EXERCISE BRIEF —
Collect every line of the material below that contains the word "what", matching its case exactly.

LISTED RECORDS —
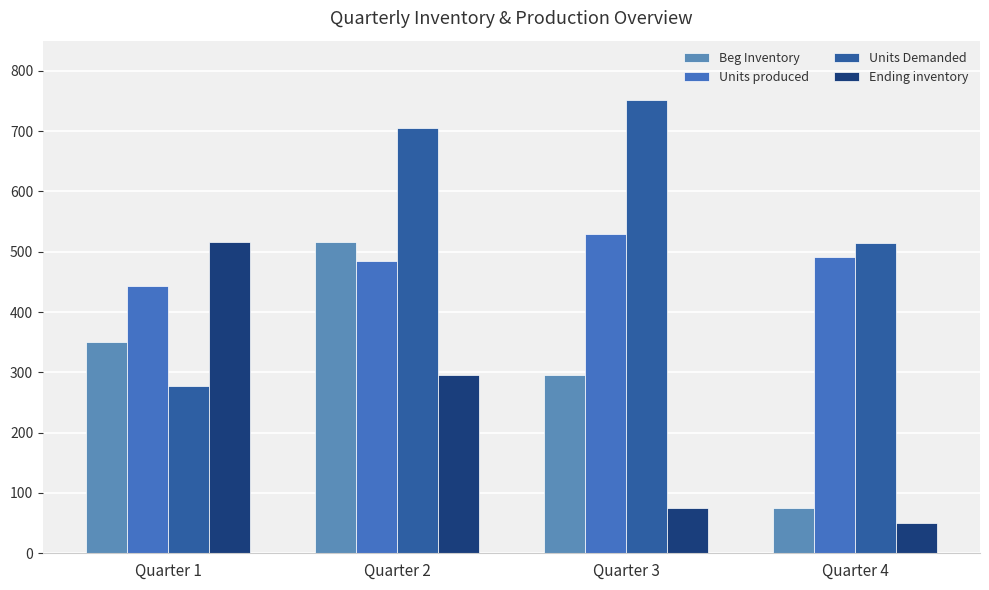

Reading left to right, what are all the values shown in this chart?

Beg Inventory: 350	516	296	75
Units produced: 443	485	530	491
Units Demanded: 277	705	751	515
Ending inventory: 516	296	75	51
* * *
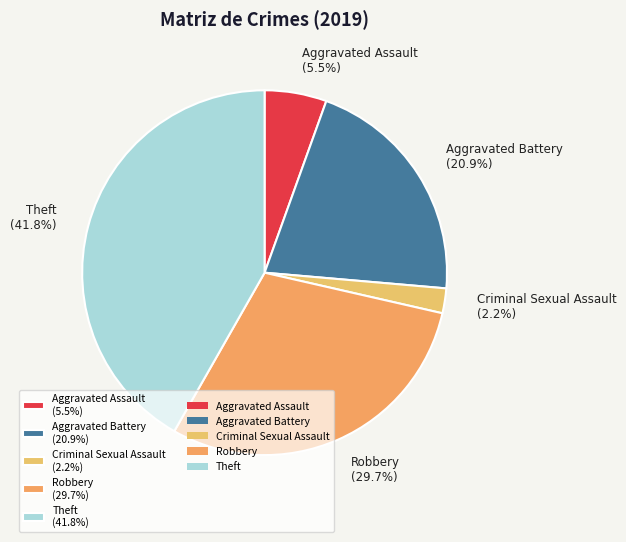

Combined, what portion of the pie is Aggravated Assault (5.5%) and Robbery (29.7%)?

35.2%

TASK OUTPUT —
Reading left to right, what are all the values shown in this chart?
Combined, what portion of the pie is Aggravated Assault (5.5%) and Robbery (29.7%)?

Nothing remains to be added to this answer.